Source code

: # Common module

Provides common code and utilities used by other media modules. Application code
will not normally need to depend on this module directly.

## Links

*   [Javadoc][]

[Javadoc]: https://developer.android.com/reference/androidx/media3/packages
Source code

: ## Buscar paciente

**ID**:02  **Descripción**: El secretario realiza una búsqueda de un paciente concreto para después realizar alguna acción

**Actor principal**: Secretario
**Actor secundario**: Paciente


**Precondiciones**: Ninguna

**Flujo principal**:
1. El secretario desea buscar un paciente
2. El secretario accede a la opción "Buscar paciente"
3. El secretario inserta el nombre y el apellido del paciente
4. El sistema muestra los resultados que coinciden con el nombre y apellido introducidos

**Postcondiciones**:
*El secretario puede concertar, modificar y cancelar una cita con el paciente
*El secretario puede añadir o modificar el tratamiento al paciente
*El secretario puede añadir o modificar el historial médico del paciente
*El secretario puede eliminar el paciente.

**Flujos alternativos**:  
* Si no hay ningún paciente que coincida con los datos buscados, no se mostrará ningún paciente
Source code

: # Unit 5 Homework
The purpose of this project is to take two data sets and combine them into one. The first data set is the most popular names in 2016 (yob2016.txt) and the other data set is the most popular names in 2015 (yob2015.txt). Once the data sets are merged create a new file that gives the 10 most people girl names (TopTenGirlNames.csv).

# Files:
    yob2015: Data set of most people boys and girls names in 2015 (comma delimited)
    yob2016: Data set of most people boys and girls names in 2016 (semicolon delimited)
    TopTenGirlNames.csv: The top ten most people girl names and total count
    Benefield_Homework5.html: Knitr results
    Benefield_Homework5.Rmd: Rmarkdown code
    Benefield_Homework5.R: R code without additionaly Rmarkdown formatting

=====

→ **REQUIRED WORK**
Scan the material for the word "people". Return every line where it is found.

→ **EXERCISE OUTPUT**
The purpose of this project is to take two data sets and combine them into one. The first data set is the most popular names in 2016 (yob2016.txt) and the other data set is the most popular names in 2015 (yob2015.txt). Once the data sets are merged create a new file that gives the 10 most people girl names (TopTenGirlNames.csv).
    yob2015: Data set of most people boys and girls names in 2015 (comma delimited)
    yob2016: Data set of most people boys and girls names in 2016 (semicolon delimited)
    TopTenGirlNames.csv: The top ten most people girl names and total count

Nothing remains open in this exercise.